Never enough

OK, fine, I'll be the bad guy again.

Derek Jeter was named Sports Illustrated Sportsman of the Year yesterday, and good for him. Jeter had a great year, he's captain of the World Series champ, etc. But SI editor Terry McDonell just had to go the extra step.

One of the problems I've had with sports media recently is that it's not good enough anymore to praise somebody, now people feel the need to one-up each other with absurd statements and honors. It's not enough to give Jeter the award because of his squeaky clean off-the-field record, his improved defensive play, his dynamite offensive year and because he's a surefire first ballot Hall-of-Famer. Here's a quote from McDonell.

"This verifies my idea that he is on the level of Ruth and Gehrig."

Um, nope. First of all, Gehrig isn't even on the same level as Ruth. The Yankees were not the Yankees before Ruth, and baseball wasn't baseball the way we know it before he began clouting. Ruth started all the Yankee winning and tradition, he was the first real slugger and he pretty much defined the term 'larger than life.' Here are the American athletes on the same level as Ruth in the last 100 years. Michael Jordan, Tiger Woods, Muhammad Ali, Jackie Robinson. That's it.

McDonell also called Jeter the greatest shortstop of all-time. This isn't as ridiculous a statement, but one could also argue that he's not even the best shortstop on his team. ARod played eight full years at short, and let's be honest, his career dwarfs Jeter's.

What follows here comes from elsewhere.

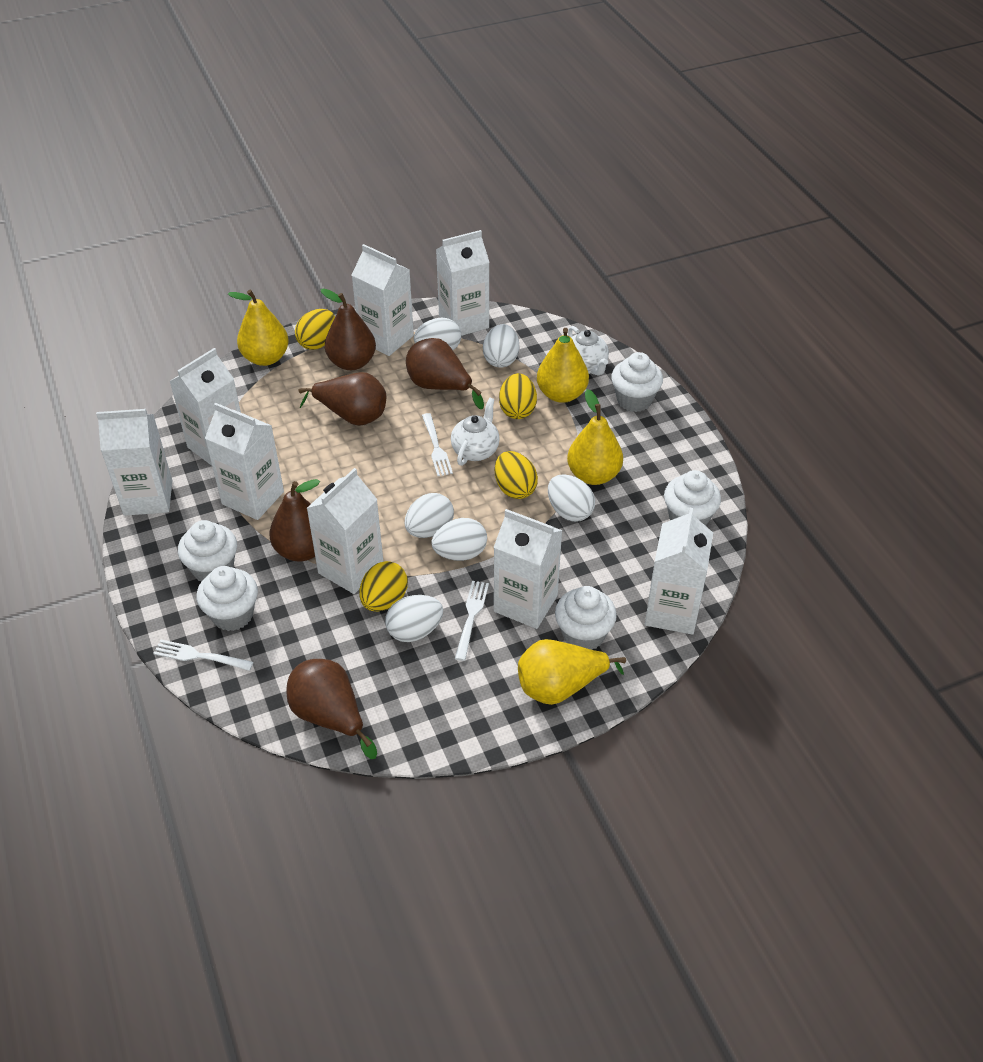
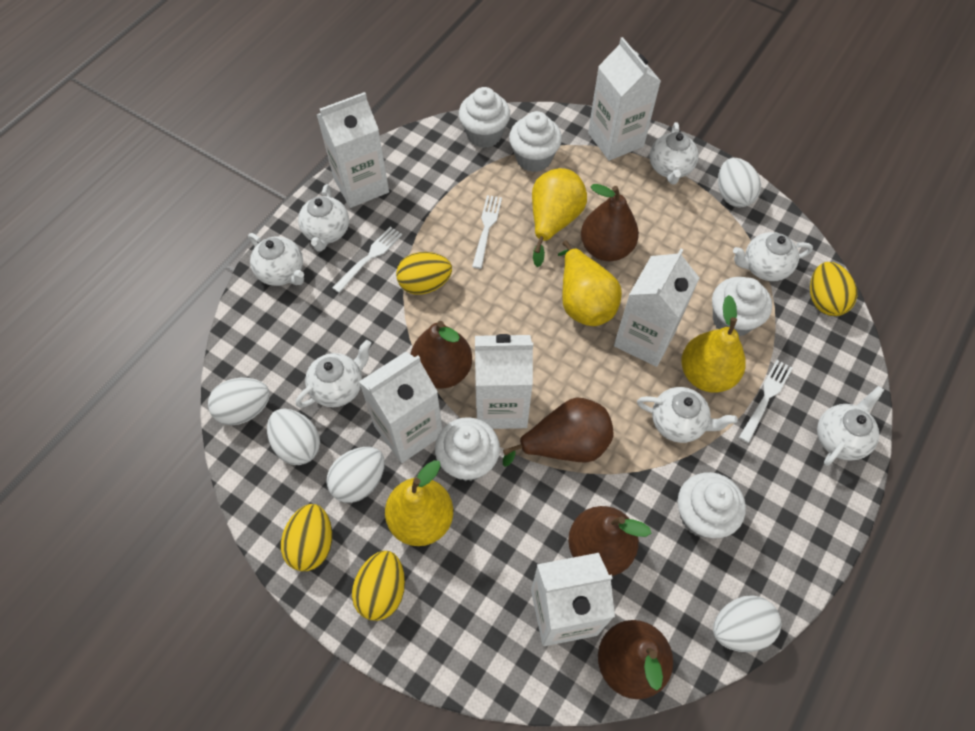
white carton: 8 -> 6
white egg: 6 -> 5
white teapot: 2 -> 7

Let me be clear. I have NO PROBLEM with Jeter winning this award. No one else had a great enough year for me to debate it. But why can't giving him the award for all his good attributes and great accomplishments be enough?


  1. Jackie Robinson did great things for baseball and America, but he doesn't belong on that list. The rest of those players changed the way their sports were played and brought them into new levels of mainstream following because of their talent. Jackie Robinson was a great, courageous man and a very good ball player. He might even be a more important figure than Ruth, but he wasn't Ruthian.

  2. I should add that I agree with the rest of the article. I love Jeter and am a big Yankee fan, but he's no Ruth (or Gehrig). I'd say the best comparison in Yankee lore for Jeter would be Dimaggio (although Dimaggio was surely a better player). They both are heroes in NY, lead the team, are social icons, somewhat try to avoid publicity, and have that squeaky clean image while managing to run through supermodels (Marilyn Monroe much?).

  3. Fair point about Robinson. I actually debated putting him on that list as I was writing. Robinson certainly wasn't on the level of the other guys as a player. Socially though, Robinson is probably the most important athlete in history. Ali was a great fighter, but most boxing experts will say he wasn't the greatest heavyweight of all-time, and his social impact is a huge part of his legacy as well. It all depends on how you look at it, I guess. Either way, you obviously see my point. As great as Jeter is, to put him on the level with Ruth is ridiculous. I'm not a Yankee fan, but I can certainly admit that the Yankees are the biggest sports franchise in America and one of the biggest in the world. It could be argued that without Ruth, Yankee history would be much different and not nearly as rich.